Title:  Adaptive Distortion Mitigation for Frequency-Selective Limiters for Improved Robustness to Interference

Committee:

Dr. Steve Kenney, ECE, Advisor

Dr. Benjamin Yang, ECE

Dr. Richard Causey, ECE

Dr. Azadeh Ansari, ECE

Dr. Rick Trebino, Physics

Abstract: The objective of this doctoral dissertation is to improve robustness to interference in a radio receiver application by developing advanced digital signal processing techniques for a frequency-selective limiter (FSL), a commercially available passive magnetic device that automatically and selectively attenuates signals above a threshold level. These innovations can improve its spectral selectivity as an automatically tuned notch filter or cancel associated distortion to increase spectral efficiencies when using FSLs to mitigate interference and extend receiver dynamic range in dense spectral environments. Two methods of distortion mitigation are investigated: 1) model-based post-distortion correction and 2) an adaptive feed-forward distortion cancellation architecture that does not rely on predictive models for FSLs.
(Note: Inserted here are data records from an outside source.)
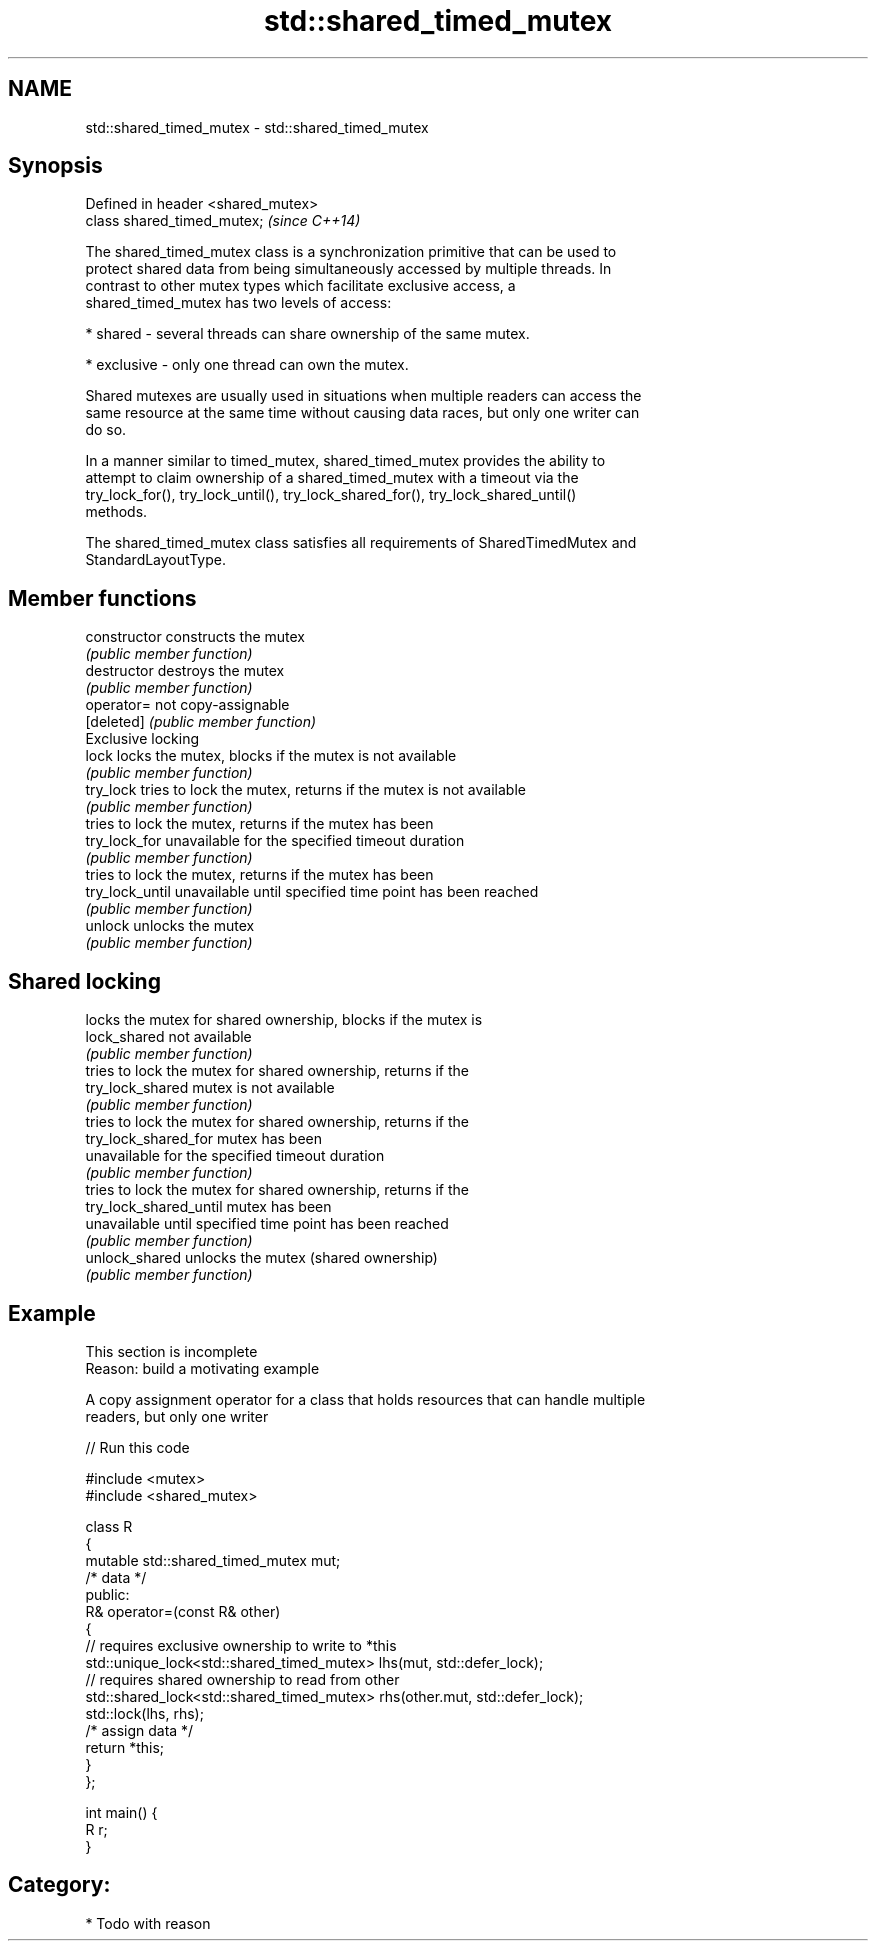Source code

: .TH std::shared_timed_mutex 3 "2020.11.17" "http://cppreference.com" "C++ Standard Libary"
.SH NAME
std::shared_timed_mutex \- std::shared_timed_mutex

.SH Synopsis
   Defined in header <shared_mutex>
   class shared_timed_mutex;         \fI(since C++14)\fP

   The shared_timed_mutex class is a synchronization primitive that can be used to
   protect shared data from being simultaneously accessed by multiple threads. In
   contrast to other mutex types which facilitate exclusive access, a
   shared_timed_mutex has two levels of access:

     * shared - several threads can share ownership of the same mutex.

     * exclusive - only one thread can own the mutex.

   Shared mutexes are usually used in situations when multiple readers can access the
   same resource at the same time without causing data races, but only one writer can
   do so.

   In a manner similar to timed_mutex, shared_timed_mutex provides the ability to
   attempt to claim ownership of a shared_timed_mutex with a timeout via the
   try_lock_for(), try_lock_until(), try_lock_shared_for(), try_lock_shared_until()
   methods.

   The shared_timed_mutex class satisfies all requirements of SharedTimedMutex and
   StandardLayoutType.

.SH Member functions

   constructor           constructs the mutex
                         \fI(public member function)\fP 
   destructor            destroys the mutex
                         \fI(public member function)\fP 
   operator=             not copy-assignable
   [deleted]             \fI(public member function)\fP 
         Exclusive locking
   lock                  locks the mutex, blocks if the mutex is not available
                         \fI(public member function)\fP 
   try_lock              tries to lock the mutex, returns if the mutex is not available
                         \fI(public member function)\fP 
                         tries to lock the mutex, returns if the mutex has been
   try_lock_for          unavailable for the specified timeout duration
                         \fI(public member function)\fP 
                         tries to lock the mutex, returns if the mutex has been
   try_lock_until        unavailable until specified time point has been reached
                         \fI(public member function)\fP 
   unlock                unlocks the mutex
                         \fI(public member function)\fP 
.SH Shared locking
                         locks the mutex for shared ownership, blocks if the mutex is
   lock_shared           not available
                         \fI(public member function)\fP 
                         tries to lock the mutex for shared ownership, returns if the
   try_lock_shared       mutex is not available
                         \fI(public member function)\fP 
                         tries to lock the mutex for shared ownership, returns if the
   try_lock_shared_for   mutex has been
                         unavailable for the specified timeout duration
                         \fI(public member function)\fP 
                         tries to lock the mutex for shared ownership, returns if the
   try_lock_shared_until mutex has been
                         unavailable until specified time point has been reached
                         \fI(public member function)\fP 
   unlock_shared         unlocks the mutex (shared ownership)
                         \fI(public member function)\fP 

.SH Example

    This section is incomplete
    Reason: build a motivating example

   A copy assignment operator for a class that holds resources that can handle multiple
   readers, but only one writer

   
// Run this code

 #include <mutex>
 #include <shared_mutex>
  
 class R
 {
     mutable std::shared_timed_mutex mut;
     /* data */
 public:
     R& operator=(const R& other)
     {
         // requires exclusive ownership to write to *this
         std::unique_lock<std::shared_timed_mutex> lhs(mut, std::defer_lock);
         // requires shared ownership to read from other
         std::shared_lock<std::shared_timed_mutex> rhs(other.mut, std::defer_lock);
         std::lock(lhs, rhs);
         /* assign data */
         return *this;
     }
 };
  
 int main() {
     R r;
 }

.SH Category:

     * Todo with reason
A proof-of-concept prototype is reported, including benchtop post-processing demonstrations that show effective distortion mitigation for various combinations of single-frequency tones, single-carrier QPSK waveforms, and LTE waveforms, in terms of suppression of out-of-band spectral distortion, including spectral regrowth, cross-modulation and intermodulation distortion, as well as in-band performance improvements in terms of EVM and BER, thus demonstrating the potential for increased receiver robustness to interference in conjunction with an FSL.